→ What is expected: Write out the listing from its first line through the line holding "dist [-0.003419, -0.004278]", inclusive, as a JSON list of strings with one string per line and no blank lines. Leave the pictures out.

→ Input records:
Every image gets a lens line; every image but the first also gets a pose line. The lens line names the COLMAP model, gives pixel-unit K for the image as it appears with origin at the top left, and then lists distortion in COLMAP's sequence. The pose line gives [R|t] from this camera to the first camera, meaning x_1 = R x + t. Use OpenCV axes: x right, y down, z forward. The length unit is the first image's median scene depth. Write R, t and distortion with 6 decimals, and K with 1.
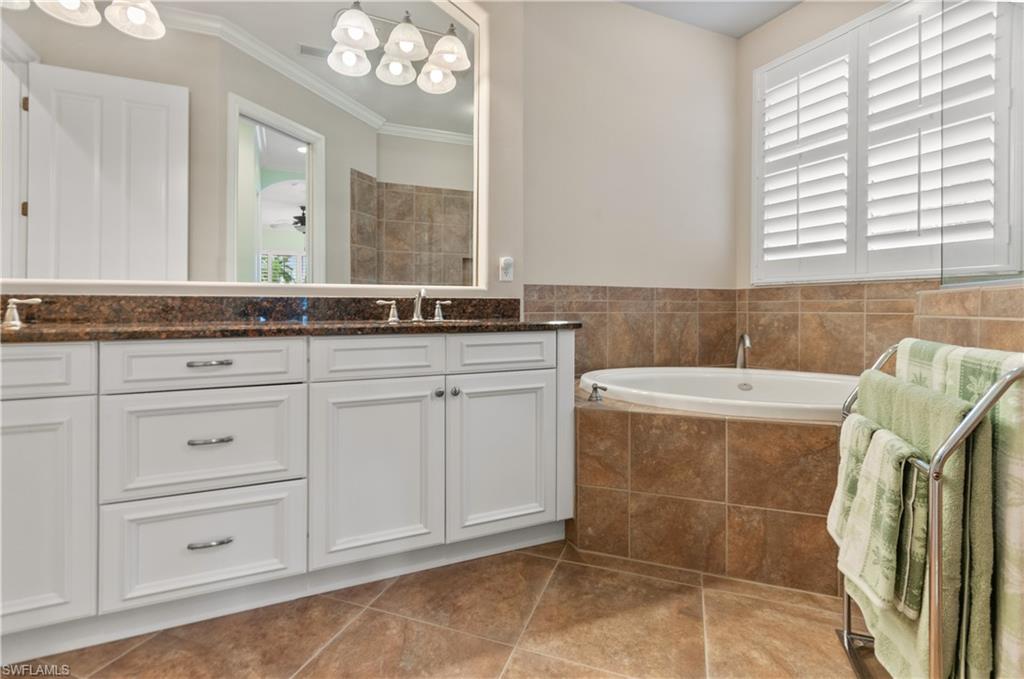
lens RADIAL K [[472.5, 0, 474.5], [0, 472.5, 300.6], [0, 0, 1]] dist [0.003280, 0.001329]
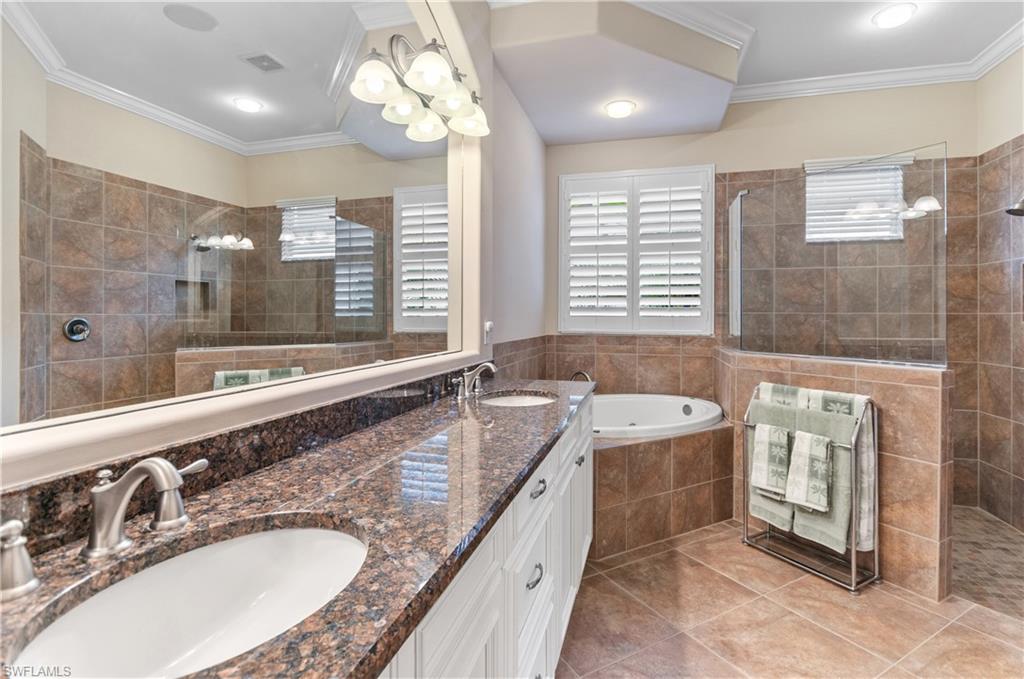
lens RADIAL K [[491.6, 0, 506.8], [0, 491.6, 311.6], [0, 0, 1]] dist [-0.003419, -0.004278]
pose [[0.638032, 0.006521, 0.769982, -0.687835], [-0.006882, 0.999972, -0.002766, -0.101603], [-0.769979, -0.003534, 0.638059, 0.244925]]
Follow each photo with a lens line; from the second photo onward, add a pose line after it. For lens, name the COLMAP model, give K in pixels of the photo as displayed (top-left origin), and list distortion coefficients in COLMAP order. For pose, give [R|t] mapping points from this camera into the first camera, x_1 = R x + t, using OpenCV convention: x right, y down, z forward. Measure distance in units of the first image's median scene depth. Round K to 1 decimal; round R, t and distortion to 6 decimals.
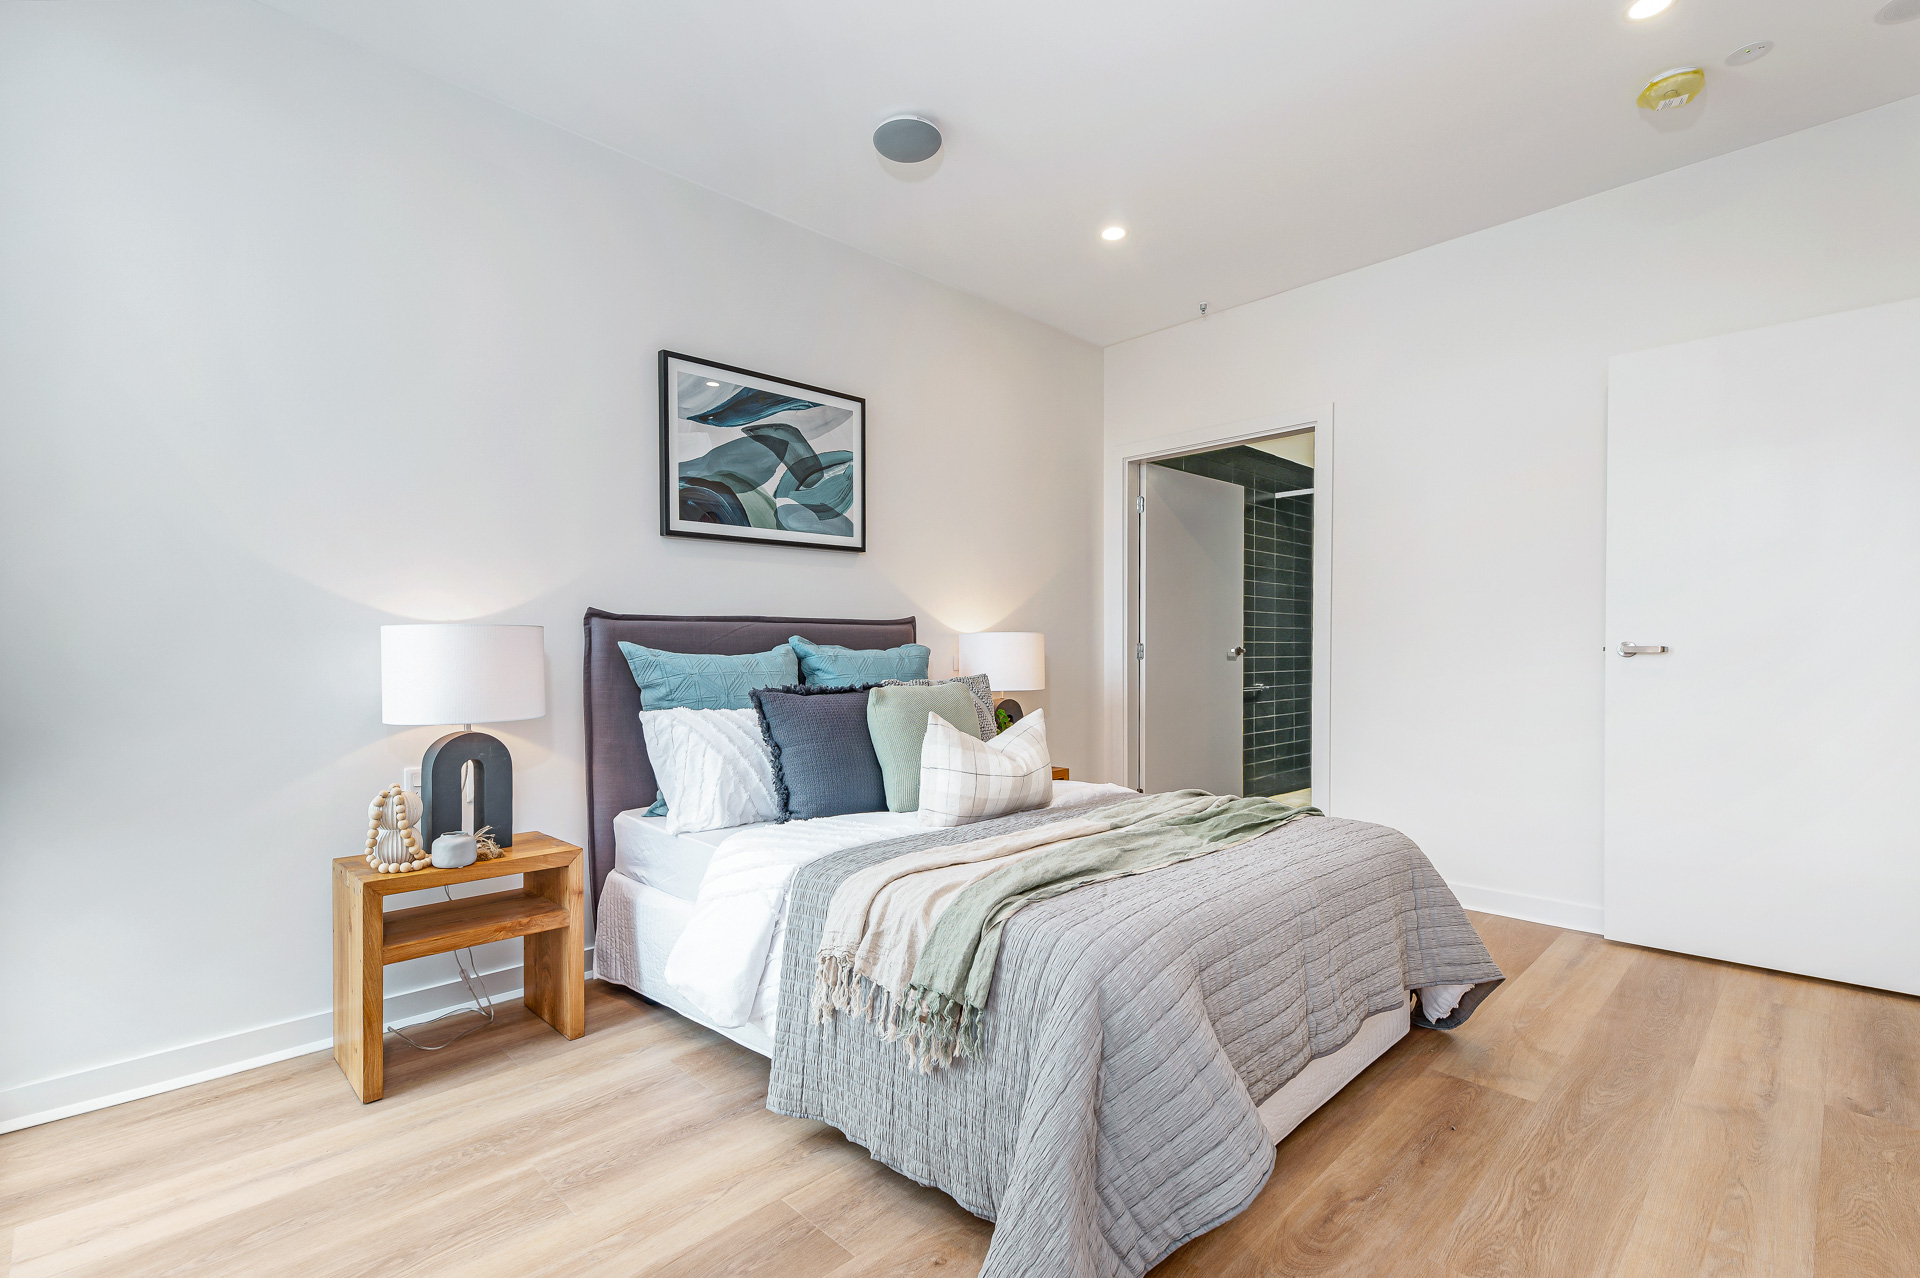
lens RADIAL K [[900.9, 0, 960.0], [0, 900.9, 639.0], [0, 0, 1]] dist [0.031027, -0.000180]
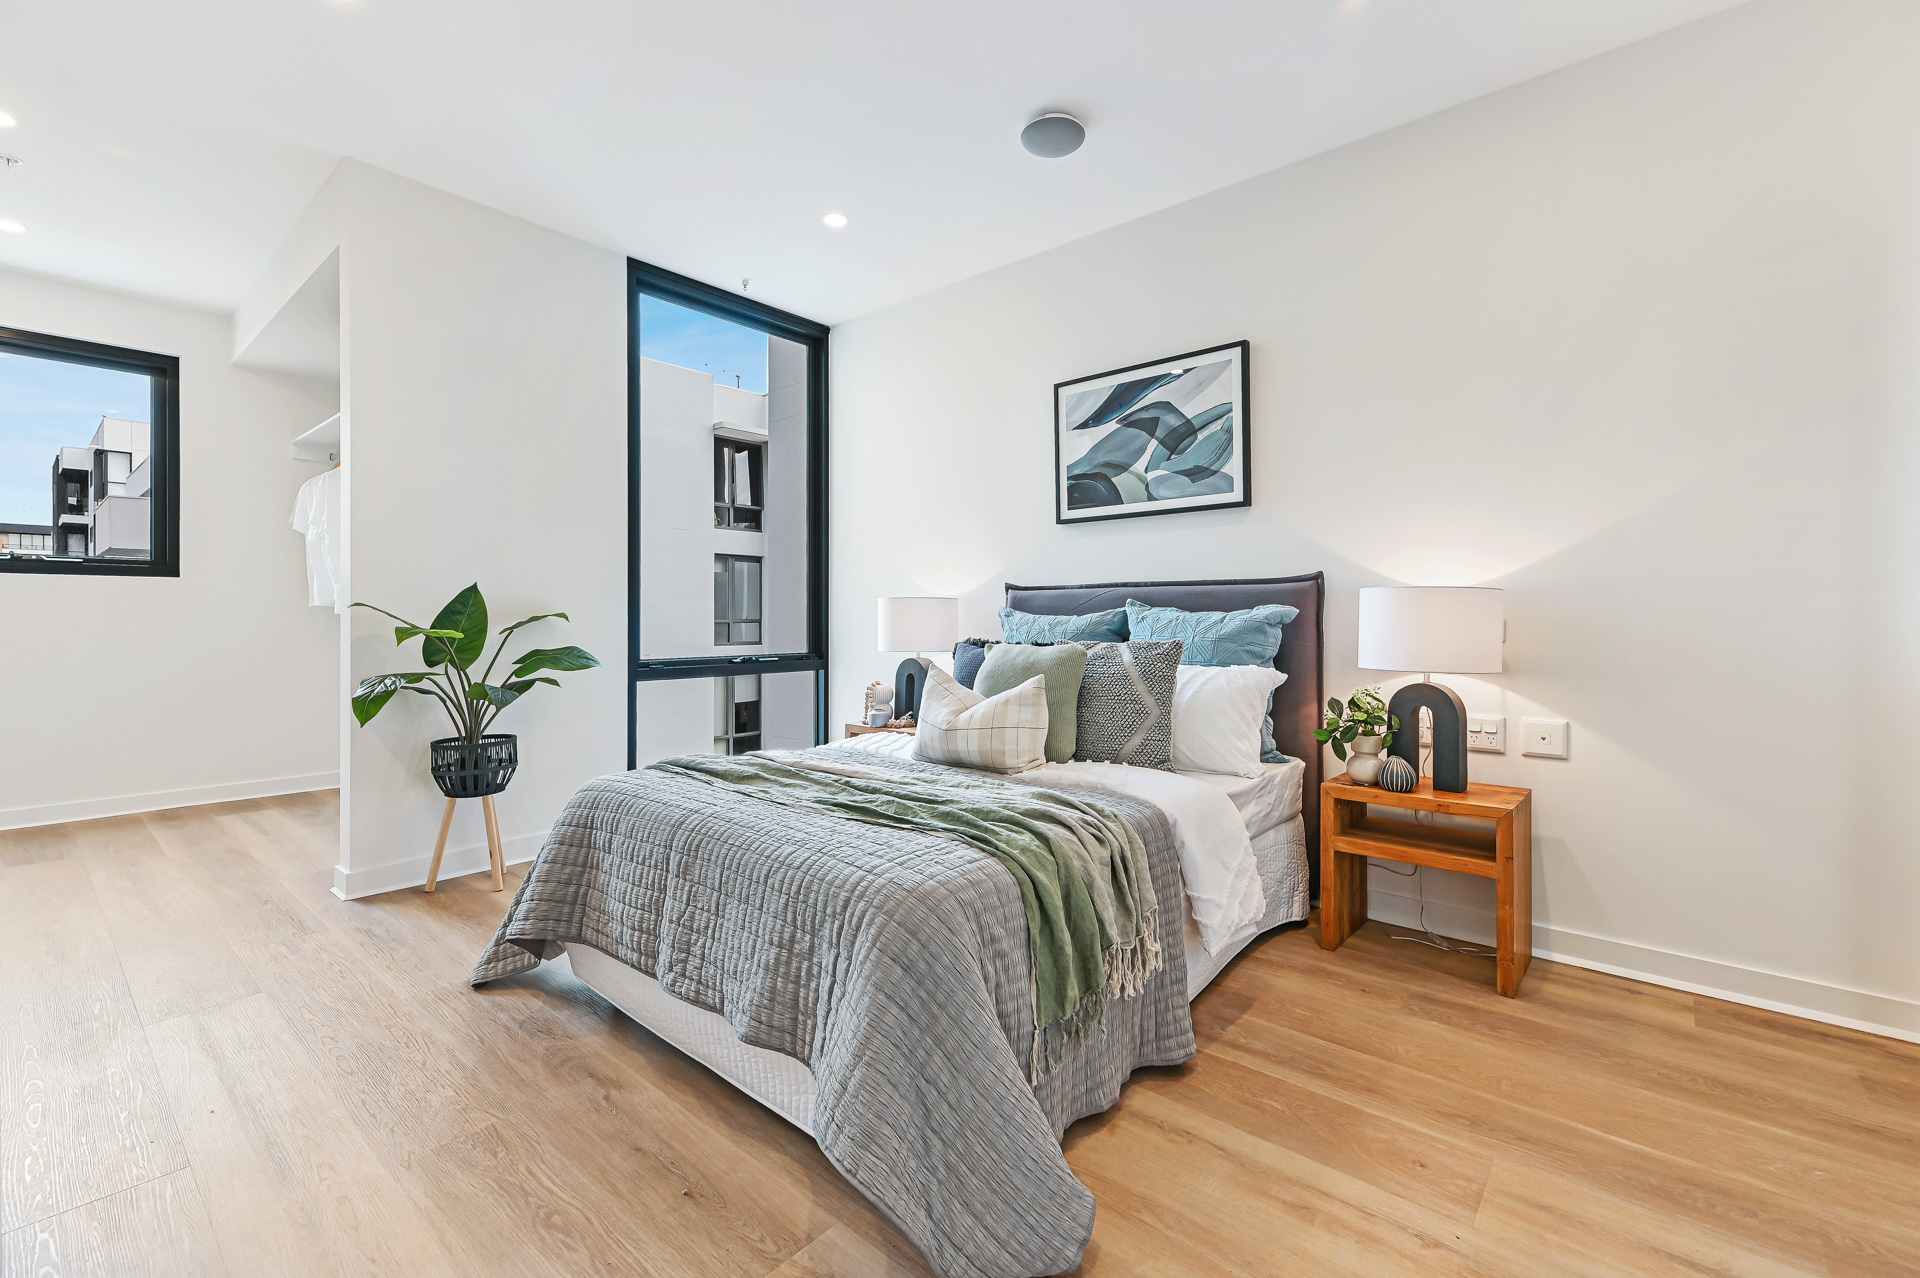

→ Response box:
[
  "Every image gets a lens line; every image but the first also gets a pose line. The lens line names the COLMAP model, gives pixel-unit K for the image as it appears with origin at the top left, and then lists distortion in COLMAP's sequence. The pose line gives [R|t] from this camera to the first camera, meaning x_1 = R x + t. Use OpenCV axes: x right, y down, z forward. The length unit is the first image's median scene depth. Write R, t and distortion with 6 decimals, and K with 1.",
  "lens RADIAL K [[472.5, 0, 474.5], [0, 472.5, 300.6], [0, 0, 1]] dist [0.003280, 0.001329]",
  "lens RADIAL K [[491.6, 0, 506.8], [0, 491.6, 311.6], [0, 0, 1]] dist [-0.003419, -0.004278]"
]